Beamforming for Massive MIMO Aerial Communications: A Robust and Scalable DRL Approach
Hesam Khoshkbari, Georges Kaddoum, Omid Abbasi, Bassant Selim, Halim Yanikomeroglu

TL;DR
This paper introduces a robust, scalable multi-agent deep reinforcement learning framework for beamforming in massive MIMO aerial networks, improving sum-rate performance and robustness under imperfect CSI.
Contribution
It proposes a novel entropy-based multi-agent DRL approach with Fourier Neural Operators, transfer learning, and low-rank decomposition for scalable, robust beamforming in non-terrestrial networks.
Findings
Outperforms baseline schemes in sum rate and robustness.
Demonstrates scalability and efficiency in large-scale deployments.

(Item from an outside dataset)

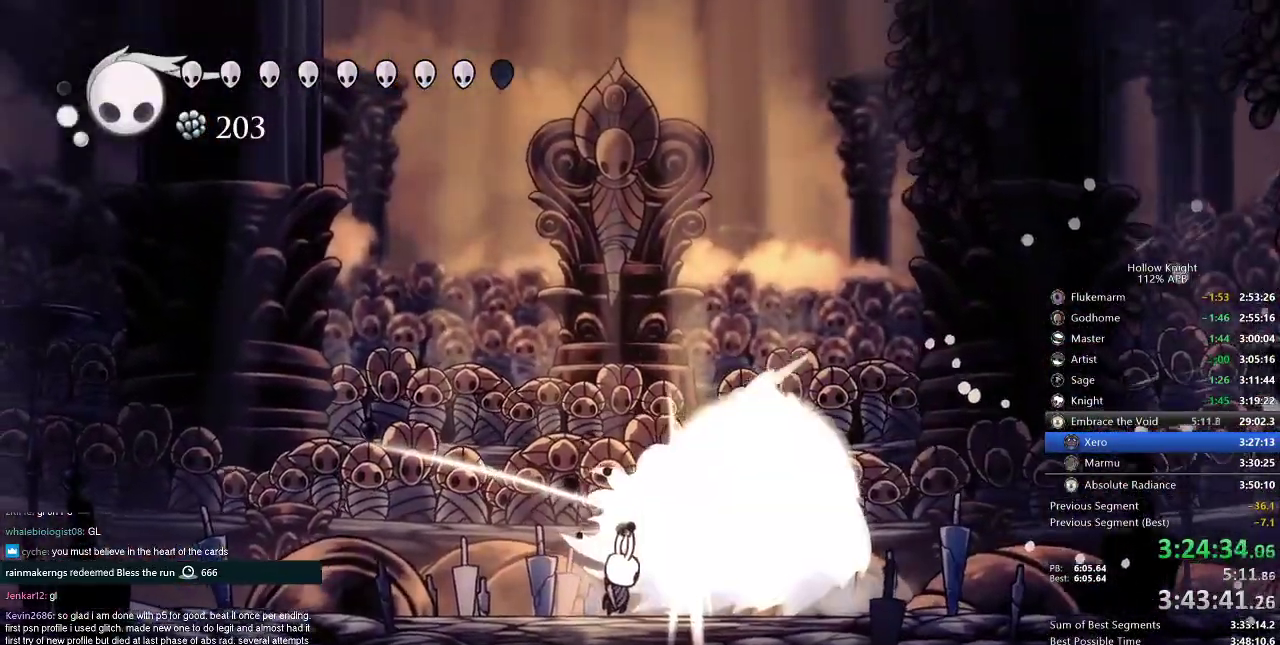
{"keys": ["dash", "right"], "events": [[83, "right", "down"], [150, "nail", "down"], [250, "nail", "up"], [500, "dash", "down"]]}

Reduces computational and communication overhead.
Abstract
This paper presents a distributed beamforming framework for a constellation of airborne platform stations (APSs) in a massive Multiple-Input and Multiple-Output (MIMO) non-terrestrial network (NTN) that targets the downlink sum-rate maximization under imperfect local channel state information (CSI). We propose a novel entropy-based multi-agent deep reinforcement learning (DRL) approach where each non-terrestrial base station (NTBS) independently computes its beamforming vector using a Fourier Neural Operator (FNO) to capture long-range dependencies in the frequency domain. To ensure scalability and robustness, the proposed framework integrates transfer learning based on a conjugate prior mechanism and a low-rank decomposition (LRD) technique, thus enabling efficient support for large-scale user deployments and aerial layers. Our simulation results demonstrate the superiority of the…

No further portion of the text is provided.